ANTLR3 C Runtime API and Usage Guide.
This documentation is specifically for the C rutime version 3.1.x.x, which is specifically for use with version 3.1.x.x of the ANTLR recognizer generation tool. While some of the documentation may well apply to prior or future versions you should consult the manuals for the correct version whenever possible.
Some changes in 3.1 may require small changes in your invoking programs or in the grammar itself. Please read about them here before emailing the user group, where you will be told to come and read about them here, unless they were missed from this list.
The ANTLR3 recognizer generation tool is written in Java, but allows the generation of code targeted for a number of other languages. Each target language provides a code generation template for the tool and a runtime library for use by generated recognizers. The C runtime tracks the Java runtime releases and in general when a new version of the tool is released, a new version of the C runtime will be released at the same time.
The documentation here is in three parts:
The ANTLR 3 C runtime and code generation templates were written by Jim Idle
(jimi|at|temporal-wave|dott/com) of Temporal Wave LLC
The C runtime and therefore the code generated to utilize the runtime reflects the object model of the Java version of the runtime as closely as a language without class structures and inheritance can. Compromises have only been made where performance would be adversely affected such as minimizing the number of pointer to pointer to pointer to function type structures that could ensue through trying to model inheritance too exactly. Other differences include the use of token and string factories to minimize the number of calls to system functions such as calloc().This model was adopted so that overriding any default implementation of a function is relatively simple for the grammar programmer.
The generated code is free threading (subject to the systems calls used on any particular platform being likewise free threading.)
As there is no such thing as an object reference in C, the runtime defines a number of typedef structs that reflect the calling interface chosen by Terence Parr for the Java version of the same. The initialization of a parser, lexer, input stream or other internal structure therefore consists of allocating the memory required for an instance of the typedef struct that represents the interface, initializing any counters, and buffers etc, then populating a number of pointers to functions that implement the equivalent of the methods in the Java class.

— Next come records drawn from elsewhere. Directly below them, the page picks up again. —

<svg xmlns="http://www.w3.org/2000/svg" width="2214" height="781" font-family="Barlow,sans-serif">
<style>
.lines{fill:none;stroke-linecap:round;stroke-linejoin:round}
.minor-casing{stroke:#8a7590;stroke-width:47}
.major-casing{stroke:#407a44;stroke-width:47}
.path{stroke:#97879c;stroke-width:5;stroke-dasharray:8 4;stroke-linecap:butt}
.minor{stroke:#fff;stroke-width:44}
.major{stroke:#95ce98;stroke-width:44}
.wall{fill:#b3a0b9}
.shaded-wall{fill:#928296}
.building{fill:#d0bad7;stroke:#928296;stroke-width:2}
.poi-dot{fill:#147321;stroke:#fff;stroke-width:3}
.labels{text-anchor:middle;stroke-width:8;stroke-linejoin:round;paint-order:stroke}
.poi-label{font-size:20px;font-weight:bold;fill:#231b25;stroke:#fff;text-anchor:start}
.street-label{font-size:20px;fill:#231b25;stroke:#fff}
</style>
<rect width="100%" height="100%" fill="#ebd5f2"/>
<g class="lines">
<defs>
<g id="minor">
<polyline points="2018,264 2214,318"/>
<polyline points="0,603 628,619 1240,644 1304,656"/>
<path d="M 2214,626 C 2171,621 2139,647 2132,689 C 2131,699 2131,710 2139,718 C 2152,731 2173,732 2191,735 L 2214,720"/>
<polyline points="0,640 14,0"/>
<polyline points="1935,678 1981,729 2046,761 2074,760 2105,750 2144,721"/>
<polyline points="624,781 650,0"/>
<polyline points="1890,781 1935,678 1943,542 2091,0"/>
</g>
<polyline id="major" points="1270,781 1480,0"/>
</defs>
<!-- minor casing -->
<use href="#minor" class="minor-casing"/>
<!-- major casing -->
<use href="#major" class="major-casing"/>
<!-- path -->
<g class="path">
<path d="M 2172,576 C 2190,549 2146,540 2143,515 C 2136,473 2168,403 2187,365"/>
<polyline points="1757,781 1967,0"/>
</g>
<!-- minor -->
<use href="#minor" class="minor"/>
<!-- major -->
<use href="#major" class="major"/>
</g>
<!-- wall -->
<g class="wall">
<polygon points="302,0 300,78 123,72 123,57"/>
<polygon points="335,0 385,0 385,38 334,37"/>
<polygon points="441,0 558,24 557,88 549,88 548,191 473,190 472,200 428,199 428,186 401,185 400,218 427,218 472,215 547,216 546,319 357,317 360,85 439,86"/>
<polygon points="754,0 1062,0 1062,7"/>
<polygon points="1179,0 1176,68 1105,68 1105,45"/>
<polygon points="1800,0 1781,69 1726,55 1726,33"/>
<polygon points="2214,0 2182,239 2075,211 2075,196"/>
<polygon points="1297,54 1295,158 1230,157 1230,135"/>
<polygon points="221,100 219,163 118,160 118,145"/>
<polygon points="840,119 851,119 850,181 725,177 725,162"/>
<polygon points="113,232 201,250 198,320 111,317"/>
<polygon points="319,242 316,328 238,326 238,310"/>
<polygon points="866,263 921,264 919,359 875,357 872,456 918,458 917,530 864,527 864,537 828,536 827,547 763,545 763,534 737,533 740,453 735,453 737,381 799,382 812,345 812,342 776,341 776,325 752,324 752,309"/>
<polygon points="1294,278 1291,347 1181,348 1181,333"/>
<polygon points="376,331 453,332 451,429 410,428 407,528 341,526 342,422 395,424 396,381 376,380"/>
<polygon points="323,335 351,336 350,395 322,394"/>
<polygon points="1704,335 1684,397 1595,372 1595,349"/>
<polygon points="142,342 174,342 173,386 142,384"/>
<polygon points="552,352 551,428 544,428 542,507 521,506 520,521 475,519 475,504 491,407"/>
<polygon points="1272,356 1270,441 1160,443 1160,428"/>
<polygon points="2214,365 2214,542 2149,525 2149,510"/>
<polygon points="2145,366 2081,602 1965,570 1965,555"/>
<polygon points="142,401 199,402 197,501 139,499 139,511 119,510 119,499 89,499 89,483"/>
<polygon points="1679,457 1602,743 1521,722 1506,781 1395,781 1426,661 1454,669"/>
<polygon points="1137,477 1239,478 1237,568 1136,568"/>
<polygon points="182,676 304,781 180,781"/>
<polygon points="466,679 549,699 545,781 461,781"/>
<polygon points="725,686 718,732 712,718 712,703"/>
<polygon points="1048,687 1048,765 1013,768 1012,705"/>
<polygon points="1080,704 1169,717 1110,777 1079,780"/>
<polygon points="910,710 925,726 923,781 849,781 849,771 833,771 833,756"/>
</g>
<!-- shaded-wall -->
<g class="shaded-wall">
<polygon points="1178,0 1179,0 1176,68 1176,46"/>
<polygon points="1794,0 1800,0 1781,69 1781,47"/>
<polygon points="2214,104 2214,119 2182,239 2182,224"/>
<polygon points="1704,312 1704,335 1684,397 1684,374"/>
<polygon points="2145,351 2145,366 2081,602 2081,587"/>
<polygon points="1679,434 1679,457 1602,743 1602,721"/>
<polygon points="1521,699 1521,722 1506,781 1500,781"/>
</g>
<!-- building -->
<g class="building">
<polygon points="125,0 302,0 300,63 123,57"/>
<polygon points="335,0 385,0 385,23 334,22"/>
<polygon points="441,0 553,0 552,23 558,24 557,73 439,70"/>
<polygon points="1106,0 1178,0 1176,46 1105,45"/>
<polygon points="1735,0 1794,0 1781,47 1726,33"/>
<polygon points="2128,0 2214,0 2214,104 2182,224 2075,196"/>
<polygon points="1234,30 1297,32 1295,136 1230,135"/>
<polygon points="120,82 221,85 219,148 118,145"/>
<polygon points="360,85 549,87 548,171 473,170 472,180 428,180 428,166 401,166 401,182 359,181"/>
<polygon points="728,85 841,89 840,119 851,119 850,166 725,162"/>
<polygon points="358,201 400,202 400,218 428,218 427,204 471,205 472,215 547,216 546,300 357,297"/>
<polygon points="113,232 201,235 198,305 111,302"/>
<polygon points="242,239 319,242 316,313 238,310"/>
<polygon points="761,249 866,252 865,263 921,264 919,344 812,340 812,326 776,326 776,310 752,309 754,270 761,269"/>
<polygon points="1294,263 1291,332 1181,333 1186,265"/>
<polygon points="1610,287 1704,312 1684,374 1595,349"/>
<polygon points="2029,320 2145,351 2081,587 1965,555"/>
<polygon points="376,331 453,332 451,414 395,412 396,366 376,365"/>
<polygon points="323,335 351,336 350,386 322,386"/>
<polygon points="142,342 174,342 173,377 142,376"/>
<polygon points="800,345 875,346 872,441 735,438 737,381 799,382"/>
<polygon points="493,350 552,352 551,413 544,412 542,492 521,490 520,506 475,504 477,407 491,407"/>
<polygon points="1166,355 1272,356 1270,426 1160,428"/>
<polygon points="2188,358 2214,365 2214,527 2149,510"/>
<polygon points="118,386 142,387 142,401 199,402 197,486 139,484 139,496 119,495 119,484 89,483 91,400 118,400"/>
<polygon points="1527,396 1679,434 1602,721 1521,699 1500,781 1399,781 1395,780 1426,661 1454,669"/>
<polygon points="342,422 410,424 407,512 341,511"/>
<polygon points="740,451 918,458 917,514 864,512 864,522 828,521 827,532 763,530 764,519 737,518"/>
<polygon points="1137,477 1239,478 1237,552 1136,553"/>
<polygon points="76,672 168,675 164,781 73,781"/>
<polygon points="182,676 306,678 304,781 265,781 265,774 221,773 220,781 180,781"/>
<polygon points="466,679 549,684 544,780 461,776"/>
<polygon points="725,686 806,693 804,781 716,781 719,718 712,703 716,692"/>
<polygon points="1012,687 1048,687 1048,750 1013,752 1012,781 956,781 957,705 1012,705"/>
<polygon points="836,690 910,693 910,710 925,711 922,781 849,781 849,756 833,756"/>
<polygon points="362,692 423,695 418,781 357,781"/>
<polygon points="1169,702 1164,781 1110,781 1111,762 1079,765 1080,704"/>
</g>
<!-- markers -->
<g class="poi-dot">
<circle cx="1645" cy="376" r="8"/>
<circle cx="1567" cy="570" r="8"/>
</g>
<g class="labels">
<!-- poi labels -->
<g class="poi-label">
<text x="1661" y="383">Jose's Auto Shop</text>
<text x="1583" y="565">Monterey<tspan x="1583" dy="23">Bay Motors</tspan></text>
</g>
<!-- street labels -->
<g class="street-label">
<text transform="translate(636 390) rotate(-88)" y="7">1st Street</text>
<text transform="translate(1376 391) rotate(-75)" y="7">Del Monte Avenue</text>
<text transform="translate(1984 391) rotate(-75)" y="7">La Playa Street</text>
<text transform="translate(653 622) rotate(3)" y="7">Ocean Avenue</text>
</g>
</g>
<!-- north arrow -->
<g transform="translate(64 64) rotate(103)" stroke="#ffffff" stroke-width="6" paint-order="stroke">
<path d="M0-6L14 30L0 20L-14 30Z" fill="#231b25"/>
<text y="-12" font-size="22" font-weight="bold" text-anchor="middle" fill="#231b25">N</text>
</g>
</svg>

The use and initialization of the C versions of a parser is therefore similar to the examples given for Java, but with a bent towards C of course. You may need to be aware of memory allocation and freeing operations in certain environments such as Windows, where you cannot allocate memory in one DLL and free it in another.
The runtime provides a number of structures and interfaces that the author has found useful when writing action and processing code within java parsers, and furthermore were required by the C runtime code if it was not to depart too far from the logical layout of the Java model. These include the C equivalents of String, List, Hashtable, Vector and Trie, implemented by pointers to structures. These are freely available for your own programming needs.
A goal of the generated code was to minimize the tracking, allocation and freeing of memory for reasons of both performance and reliability. In essence any memory used by a lexer, parser or tree parser is automatically tracked and freed when the instance of it is released. There are therefore factory functions for tokens and so on such that they can be allocated in blocks and parceled out as they are required. They are all then freed in one go, minimizing the risk of memory leaks and alloc/free thrashing. This has only one side effect, being that if you wish to preserve some structure generated by the lexer, parser or tree parser, then you must make a copy of it before freeing those structures, and track it yourself after that. In practice, it is easy enough just not to release the antlr generated components until you are finished with their results.
The C project is constructed such that it will compile on any reasonable ANSI C compiler in either 64 or 32 bit mode, with all warnings turned on. This is true of both the runtime code and the generated code and has been summarily tested with Visual Studio .Net (2003, 2005 and 2008) and later versions of gcc on Redhat Linux, as well as on AIX 5.2/5.3, Solaris 9/10, HPUX 11.xx, OSX (PowerPC and Intel) and Cygwin.
- The C runtime is constructed such that the library can be integrated as an archive library, or a shared library/DLL.
- The C language target code generation templates are distributed with the source code for the ANTLR tool itself.
It is C :-). Basic testing of performance against the Java runtime, using the JDK1.6 java source code, and the Java parser provided in the examples (which is a tough test as it includes backtracking and memoization) show that the C runtime uses about half the memory and is between 2 and 3 times the speed. Tests of non-backtracking, non-memoizing parsers, indicate results significantly better than this.
The downloads page
of the ANTLR web site contains a downloadable zip/tar of examples projects for use with the C runtime model. It contains .sln files and source code for a number of example grammars and helps to see how to invoke and call the generated recognizers.